**HOW TO COMPLETE THIS TASK:** Lines with the word "دیجیتال": copy all of them from the entries below.
::::::
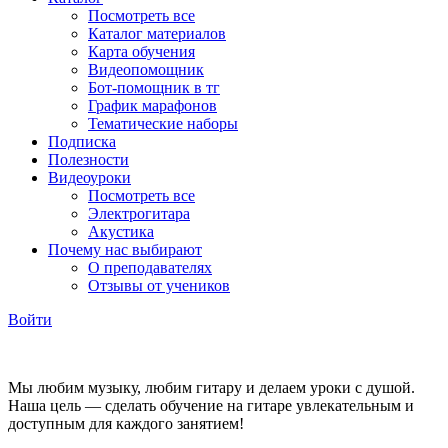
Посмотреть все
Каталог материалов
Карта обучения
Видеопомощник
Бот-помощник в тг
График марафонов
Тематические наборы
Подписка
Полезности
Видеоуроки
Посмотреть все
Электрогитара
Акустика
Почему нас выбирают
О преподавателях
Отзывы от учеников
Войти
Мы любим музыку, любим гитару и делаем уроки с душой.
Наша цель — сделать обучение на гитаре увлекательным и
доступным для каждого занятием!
::::::
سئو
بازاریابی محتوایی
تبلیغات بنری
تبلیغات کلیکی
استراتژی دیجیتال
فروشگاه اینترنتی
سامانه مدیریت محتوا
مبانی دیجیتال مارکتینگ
::::::
**SOLUTION TO THE EXERCISE:**
استراتژی دیجیتال
مبانی دیجیتال مارکتینگ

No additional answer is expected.